Kuwentuhan (Talkstory): Javier O. Huerta, Lehua M. Taitano, Angela Narciso Torres

Thursday, April 21, 2016, 7:00 pm
Photos of Javier Huerta, Lehua Taitano and Angela Narciso Torres
Javier O. Huerta, Lehua M. Taitano and Angela Narciso Torres read from their poetry, as part of a three-day festival featuring collaborations between artists, audiences and The Poetry Center, as a way of enlarging this circle beyond ethnic boundaries, in contested urban spaces. Free.
Location: 
Alley Cat Books, 3036 24th Street, San Francisco
Directions: 
Facebook: 
https://www.facebook.com/events/982405791857416/
Sponsor: 
The Poetry Center and American Poetry Archives
Contact: 
The Poetry Center
Phone: 
415-338-2227
Event extras: 

Kuwentuhan (Talkstory)

Kuwentuhan (Talkstory) takes the Tagalog term, a phoneticized form adapted through the colonial Spanish, as its title, proposition, and starting point. Kuwentuhan (“necessary step toward big talk,” by one definition) is orally based, informal in nature, usually spontaneous, and is always an opportunity for people to converge and share. It occurs in all kinds of social spaces as talkstory circle.

The project’s aim is to open up precisely the kind of human space that barely exists in our technological and “globalized” culture, by allowing a select group of American poets out of widely disparate and polyglot cultural and geographic backgrounds to actually talk face to face, sharing stories, poetry and conversations among themselves and with audiences. They are interested in work that originates from a communal basis, and in shaping a project that encourages collective creation, by putting into action mechanisms for creating “live” person-to-person exchange between and among artists and audiences.

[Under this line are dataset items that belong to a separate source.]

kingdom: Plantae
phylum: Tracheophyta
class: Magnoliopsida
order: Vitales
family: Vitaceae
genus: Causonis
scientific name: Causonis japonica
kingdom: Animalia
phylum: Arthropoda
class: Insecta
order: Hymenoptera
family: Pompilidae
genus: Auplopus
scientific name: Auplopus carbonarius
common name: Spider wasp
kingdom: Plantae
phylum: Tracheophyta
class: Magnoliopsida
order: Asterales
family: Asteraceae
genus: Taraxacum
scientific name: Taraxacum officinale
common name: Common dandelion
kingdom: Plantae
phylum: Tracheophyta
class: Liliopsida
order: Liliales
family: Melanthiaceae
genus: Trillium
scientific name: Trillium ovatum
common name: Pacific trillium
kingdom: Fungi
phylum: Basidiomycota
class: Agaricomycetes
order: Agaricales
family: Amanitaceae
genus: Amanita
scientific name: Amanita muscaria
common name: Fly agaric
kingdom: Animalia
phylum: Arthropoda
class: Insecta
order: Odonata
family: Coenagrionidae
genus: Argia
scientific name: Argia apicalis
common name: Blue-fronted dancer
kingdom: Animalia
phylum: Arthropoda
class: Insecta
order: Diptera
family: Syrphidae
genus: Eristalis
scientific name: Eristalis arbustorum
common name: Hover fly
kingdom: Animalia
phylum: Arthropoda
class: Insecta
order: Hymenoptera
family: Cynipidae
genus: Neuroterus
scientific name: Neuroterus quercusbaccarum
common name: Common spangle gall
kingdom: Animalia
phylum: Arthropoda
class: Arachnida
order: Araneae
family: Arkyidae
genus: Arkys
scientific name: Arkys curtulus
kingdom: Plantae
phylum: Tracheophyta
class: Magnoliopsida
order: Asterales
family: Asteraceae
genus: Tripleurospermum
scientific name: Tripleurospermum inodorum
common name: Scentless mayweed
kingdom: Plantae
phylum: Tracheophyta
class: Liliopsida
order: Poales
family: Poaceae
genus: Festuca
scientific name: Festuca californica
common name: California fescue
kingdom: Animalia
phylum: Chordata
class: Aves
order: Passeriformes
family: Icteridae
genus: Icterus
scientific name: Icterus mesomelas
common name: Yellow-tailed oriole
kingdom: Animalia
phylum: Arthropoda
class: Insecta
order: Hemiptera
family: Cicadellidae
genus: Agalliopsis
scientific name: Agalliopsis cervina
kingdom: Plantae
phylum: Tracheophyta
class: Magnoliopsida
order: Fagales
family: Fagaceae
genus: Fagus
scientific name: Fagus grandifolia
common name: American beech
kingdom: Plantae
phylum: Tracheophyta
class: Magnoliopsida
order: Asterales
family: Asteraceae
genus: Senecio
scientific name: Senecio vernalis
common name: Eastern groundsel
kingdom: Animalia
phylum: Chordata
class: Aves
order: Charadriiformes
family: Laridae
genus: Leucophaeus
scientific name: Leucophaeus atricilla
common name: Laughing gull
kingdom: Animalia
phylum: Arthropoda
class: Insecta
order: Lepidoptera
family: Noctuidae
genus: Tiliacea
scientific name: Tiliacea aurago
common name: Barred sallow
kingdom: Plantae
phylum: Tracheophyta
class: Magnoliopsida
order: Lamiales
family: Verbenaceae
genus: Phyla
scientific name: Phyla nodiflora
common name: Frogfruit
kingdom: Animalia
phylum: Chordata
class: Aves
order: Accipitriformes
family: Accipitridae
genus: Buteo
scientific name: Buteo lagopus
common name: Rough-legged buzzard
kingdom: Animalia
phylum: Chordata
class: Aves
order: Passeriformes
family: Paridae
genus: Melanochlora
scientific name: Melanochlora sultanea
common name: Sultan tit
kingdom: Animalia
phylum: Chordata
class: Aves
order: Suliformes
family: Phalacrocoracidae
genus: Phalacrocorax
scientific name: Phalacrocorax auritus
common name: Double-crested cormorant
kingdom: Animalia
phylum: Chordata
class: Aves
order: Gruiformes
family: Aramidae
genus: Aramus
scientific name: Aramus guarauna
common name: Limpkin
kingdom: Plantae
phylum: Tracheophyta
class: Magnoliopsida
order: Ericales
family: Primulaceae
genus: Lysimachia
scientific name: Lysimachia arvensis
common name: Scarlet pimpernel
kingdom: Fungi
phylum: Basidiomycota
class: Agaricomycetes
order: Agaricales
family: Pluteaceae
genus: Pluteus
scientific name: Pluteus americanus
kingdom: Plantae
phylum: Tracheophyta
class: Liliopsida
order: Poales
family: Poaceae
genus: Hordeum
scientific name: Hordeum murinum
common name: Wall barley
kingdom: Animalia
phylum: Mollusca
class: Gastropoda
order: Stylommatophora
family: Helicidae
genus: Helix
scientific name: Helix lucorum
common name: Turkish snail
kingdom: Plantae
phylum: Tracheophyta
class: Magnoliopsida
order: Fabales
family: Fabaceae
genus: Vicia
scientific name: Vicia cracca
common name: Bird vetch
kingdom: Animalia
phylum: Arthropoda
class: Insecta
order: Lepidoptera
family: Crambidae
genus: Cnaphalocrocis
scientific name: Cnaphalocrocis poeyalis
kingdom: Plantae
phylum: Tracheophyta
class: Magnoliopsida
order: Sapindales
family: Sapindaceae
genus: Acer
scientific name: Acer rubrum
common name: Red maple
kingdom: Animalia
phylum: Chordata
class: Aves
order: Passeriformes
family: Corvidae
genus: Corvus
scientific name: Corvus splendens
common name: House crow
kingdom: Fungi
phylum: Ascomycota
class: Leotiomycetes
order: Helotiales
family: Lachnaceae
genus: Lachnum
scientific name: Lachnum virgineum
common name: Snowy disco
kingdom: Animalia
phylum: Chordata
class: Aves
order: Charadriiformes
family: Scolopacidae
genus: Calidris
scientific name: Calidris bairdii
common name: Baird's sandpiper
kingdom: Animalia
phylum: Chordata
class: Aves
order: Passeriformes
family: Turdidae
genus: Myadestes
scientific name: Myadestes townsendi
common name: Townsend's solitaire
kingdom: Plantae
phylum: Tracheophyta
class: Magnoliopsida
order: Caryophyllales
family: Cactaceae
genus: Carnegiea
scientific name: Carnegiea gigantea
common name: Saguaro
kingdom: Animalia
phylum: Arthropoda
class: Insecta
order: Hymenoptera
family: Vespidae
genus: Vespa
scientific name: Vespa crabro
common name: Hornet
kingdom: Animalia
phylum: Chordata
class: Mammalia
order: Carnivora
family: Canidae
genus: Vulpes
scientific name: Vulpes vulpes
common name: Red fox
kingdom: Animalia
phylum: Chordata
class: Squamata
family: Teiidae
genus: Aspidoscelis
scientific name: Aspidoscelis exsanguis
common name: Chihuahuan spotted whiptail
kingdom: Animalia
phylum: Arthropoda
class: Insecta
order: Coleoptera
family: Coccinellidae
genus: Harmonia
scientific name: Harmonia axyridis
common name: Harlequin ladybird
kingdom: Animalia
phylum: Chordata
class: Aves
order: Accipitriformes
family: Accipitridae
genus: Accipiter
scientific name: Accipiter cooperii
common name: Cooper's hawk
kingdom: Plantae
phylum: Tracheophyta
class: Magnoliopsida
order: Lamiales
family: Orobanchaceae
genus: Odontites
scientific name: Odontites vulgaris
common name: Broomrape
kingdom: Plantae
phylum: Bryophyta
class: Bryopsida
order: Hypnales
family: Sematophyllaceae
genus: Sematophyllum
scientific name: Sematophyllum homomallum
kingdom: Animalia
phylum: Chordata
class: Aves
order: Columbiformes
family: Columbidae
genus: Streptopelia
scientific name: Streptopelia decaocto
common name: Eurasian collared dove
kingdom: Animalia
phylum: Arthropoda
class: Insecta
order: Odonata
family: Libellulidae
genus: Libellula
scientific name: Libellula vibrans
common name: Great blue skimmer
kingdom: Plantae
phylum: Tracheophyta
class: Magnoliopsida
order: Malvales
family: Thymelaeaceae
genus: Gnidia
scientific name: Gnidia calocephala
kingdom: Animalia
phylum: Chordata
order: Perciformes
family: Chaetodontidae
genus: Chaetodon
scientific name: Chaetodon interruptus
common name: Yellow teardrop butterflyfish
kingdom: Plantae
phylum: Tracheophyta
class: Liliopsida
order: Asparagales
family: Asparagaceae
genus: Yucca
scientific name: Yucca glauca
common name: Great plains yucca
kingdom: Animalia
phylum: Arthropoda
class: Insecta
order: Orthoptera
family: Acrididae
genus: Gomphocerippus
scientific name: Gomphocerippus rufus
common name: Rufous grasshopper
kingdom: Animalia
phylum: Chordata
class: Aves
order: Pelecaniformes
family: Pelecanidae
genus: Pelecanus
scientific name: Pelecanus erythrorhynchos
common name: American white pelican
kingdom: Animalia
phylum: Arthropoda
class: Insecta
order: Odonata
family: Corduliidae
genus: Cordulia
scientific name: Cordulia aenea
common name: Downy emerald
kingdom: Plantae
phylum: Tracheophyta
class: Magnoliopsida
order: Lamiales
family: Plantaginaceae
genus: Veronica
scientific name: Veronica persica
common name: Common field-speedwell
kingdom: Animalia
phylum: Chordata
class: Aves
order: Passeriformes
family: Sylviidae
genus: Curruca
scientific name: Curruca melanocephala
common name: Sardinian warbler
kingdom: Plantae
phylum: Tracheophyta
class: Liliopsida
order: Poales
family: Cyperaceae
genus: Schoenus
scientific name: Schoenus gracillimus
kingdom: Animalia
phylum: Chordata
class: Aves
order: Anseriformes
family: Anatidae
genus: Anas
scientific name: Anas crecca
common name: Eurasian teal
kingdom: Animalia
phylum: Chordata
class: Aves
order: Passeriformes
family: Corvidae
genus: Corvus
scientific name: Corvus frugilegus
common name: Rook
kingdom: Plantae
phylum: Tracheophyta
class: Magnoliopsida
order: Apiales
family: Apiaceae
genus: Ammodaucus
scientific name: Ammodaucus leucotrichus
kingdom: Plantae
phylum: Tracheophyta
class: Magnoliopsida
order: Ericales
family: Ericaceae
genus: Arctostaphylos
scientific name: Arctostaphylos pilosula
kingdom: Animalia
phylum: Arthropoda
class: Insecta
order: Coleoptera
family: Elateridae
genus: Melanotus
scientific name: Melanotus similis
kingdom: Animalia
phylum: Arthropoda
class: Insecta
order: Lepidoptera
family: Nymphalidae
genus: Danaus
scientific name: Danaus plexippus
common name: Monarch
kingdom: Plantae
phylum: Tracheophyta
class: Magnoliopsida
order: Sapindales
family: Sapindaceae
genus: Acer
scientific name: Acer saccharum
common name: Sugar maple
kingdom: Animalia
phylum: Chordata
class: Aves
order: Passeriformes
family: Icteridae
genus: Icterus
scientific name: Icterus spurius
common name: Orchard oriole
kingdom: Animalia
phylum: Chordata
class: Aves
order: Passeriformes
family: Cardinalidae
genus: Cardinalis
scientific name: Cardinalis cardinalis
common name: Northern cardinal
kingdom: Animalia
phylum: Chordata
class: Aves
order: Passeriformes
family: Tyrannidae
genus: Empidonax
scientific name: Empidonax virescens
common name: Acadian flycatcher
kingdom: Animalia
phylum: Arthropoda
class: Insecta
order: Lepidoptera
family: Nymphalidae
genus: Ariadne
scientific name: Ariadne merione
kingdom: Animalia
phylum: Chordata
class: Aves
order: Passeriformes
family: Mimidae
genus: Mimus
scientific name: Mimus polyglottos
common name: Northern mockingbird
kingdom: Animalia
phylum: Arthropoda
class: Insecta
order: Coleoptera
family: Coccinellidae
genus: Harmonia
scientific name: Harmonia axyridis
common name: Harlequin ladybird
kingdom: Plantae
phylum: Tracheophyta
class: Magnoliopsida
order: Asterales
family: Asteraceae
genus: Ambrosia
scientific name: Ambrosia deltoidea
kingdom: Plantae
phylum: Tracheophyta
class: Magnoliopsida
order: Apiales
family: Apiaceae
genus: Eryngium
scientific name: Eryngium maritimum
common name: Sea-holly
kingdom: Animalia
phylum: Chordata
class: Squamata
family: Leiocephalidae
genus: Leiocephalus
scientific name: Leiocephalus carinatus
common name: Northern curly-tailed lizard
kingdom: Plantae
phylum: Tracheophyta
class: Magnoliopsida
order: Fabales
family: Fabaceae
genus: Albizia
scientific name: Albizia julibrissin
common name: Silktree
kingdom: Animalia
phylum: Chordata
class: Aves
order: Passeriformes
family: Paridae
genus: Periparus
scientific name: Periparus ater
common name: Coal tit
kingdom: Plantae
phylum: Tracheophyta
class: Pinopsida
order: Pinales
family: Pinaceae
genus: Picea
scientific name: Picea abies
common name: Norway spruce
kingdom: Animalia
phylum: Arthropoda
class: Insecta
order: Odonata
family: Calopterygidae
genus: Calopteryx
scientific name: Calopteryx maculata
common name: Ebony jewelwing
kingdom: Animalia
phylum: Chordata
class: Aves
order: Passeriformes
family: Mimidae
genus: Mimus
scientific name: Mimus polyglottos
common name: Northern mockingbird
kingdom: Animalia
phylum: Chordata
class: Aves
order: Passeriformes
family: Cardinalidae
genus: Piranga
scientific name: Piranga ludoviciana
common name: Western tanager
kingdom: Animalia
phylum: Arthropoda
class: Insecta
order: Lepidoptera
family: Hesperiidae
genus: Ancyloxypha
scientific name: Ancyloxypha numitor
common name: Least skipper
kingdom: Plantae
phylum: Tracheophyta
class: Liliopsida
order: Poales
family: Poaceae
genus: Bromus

Kuwentuhan (Talkstory) is a project of The Poetry Center and Barbara Jane Reyes, supported by the Creative Work Fund.

Javier O. Huerta

Javier O. Huerta is the author of American Copia (Arte Publico 2012) and Some Clarifications y otros poemas (Arte Publico 2007), which received the UC Irvine Chicano/Latino Literary Prize. He received his Master of Fine Arts in creative witing from University of Texas, El Paso.

Lehua M. Taitano

Lehua M. Taitano is a queer Chamoru poet, writer, and artist from Yigo, Guahån (Guam). She serves as community outreach director on the executive board of RASA, which produces the Thinking Its Presence Literary and Arts Conference. She is the author of the poetry collection A Bell Made of Stones (TinFish Press) and the chapbook of short fiction, appalachiapacific, which won the 2010 Merriam-Frontier Award. Her newest chapbook of poetry, Sonoma, will be published via Dropleaf Press this year.

Angela Narciso Torres

Angela Narciso Torres’ first book of poetry, Blood Orange, won the Willow Books Literature Award for Poetry and was published by Willow Books/Aquarius Press. Recent work appears or is forthcoming in Kyoto Review, Spoon River Poetry Review, Colorado Review and Drunken Boat. Born in Brooklyn and raised in Manila, she resides in Chicago, where she teaches poetry workshops and serves as a senior poetry editor for RHINO, a publicity coordinator for Woman Made Gallery Literary Events and a reader for New England Review.